Once everyone was in the library with the nullifier on, Wilson introduced Savoy, informed them about the expanded surveillance, and described the equipment Hap Greene had sent. After angrily speculating about how, when, and by whom the bugs had been planted, they agreed that it must have happened when they were in Sun Valley. Wilson then told them about his conversation with Carter and what had happened earlier with his father at the hospital. His mother’s eyes widened as he spoke, but she said nothing.

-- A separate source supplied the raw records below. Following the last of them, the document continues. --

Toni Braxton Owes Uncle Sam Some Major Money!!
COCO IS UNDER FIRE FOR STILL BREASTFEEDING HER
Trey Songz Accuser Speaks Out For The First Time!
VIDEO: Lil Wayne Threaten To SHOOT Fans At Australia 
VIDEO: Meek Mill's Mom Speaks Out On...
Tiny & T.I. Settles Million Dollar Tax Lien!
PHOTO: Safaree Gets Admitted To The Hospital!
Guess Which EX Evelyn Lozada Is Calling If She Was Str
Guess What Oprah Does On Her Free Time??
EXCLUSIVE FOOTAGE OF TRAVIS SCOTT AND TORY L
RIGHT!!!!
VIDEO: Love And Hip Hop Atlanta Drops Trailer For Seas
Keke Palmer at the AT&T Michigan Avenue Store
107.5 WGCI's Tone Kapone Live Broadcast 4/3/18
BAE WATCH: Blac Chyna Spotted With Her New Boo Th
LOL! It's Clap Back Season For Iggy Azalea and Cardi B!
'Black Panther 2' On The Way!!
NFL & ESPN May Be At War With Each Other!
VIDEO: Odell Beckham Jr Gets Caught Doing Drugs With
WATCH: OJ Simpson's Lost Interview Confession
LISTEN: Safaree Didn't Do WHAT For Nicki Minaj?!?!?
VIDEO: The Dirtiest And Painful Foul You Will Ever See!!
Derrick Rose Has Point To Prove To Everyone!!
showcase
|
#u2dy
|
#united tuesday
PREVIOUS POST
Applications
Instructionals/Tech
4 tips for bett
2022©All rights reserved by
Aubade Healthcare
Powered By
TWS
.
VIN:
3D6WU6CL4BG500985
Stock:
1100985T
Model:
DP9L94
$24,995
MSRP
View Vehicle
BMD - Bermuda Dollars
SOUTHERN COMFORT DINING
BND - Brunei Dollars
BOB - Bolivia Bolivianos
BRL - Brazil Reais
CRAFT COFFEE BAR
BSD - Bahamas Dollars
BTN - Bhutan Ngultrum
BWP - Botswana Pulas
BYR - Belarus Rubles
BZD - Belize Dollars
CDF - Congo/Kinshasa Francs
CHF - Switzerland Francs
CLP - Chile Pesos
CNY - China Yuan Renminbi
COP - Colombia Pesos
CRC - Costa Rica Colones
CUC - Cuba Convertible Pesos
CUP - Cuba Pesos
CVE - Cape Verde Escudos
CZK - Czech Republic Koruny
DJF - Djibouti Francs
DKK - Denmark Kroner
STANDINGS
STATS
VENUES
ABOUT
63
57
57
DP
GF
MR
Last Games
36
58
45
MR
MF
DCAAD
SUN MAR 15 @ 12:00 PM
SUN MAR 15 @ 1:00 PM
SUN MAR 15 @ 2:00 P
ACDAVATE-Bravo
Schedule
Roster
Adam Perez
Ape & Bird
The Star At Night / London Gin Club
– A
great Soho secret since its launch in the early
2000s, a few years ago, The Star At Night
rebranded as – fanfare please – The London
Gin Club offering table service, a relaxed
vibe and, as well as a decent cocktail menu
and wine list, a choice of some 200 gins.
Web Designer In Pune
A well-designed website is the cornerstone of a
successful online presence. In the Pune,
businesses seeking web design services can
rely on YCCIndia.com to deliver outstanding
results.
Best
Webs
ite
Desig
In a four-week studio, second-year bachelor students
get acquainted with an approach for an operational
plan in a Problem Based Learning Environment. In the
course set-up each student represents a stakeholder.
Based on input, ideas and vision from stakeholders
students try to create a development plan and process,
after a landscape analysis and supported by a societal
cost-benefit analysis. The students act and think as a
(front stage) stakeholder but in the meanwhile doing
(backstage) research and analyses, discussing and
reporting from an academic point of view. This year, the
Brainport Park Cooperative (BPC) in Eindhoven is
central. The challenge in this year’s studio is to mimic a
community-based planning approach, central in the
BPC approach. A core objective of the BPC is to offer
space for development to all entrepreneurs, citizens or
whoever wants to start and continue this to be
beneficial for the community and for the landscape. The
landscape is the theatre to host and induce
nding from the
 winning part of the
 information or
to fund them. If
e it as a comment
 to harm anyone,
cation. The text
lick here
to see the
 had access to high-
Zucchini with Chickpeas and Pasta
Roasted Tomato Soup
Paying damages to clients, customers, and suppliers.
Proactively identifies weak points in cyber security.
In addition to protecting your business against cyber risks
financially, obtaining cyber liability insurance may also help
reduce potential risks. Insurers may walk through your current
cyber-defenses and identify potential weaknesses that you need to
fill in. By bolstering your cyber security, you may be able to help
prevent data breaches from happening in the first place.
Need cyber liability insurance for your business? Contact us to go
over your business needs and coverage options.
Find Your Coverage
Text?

Rachel broke the stillness that had descended on the room.

“How long are we going to leave the bugs in place?”

“At some point, they’ll expect us to find and remove them. But for the next week or so, we need to use their bugs to let them know that we’re worried enough about our safety to back off and leave them alone.”

Nodding his agreement, Savoy said, “You’re dealing with what seem to be very unpredictable and dangerous people. We need time to assess the threat and prepare an adequate defense. If they think their listening devices are working, they won’t be as likely to employ more sophisticated equipment such as thermal imaging, wall-penetrating cameras, and denullifiers.”

Just then Anita opened the door to the library. She and little Mary entered. “Sorry for the interruption,” Anita said. “There’s a Detective Zemke from Sun Valley, who wants to talk to Mr. Fielder. I asked him to wait in the study.”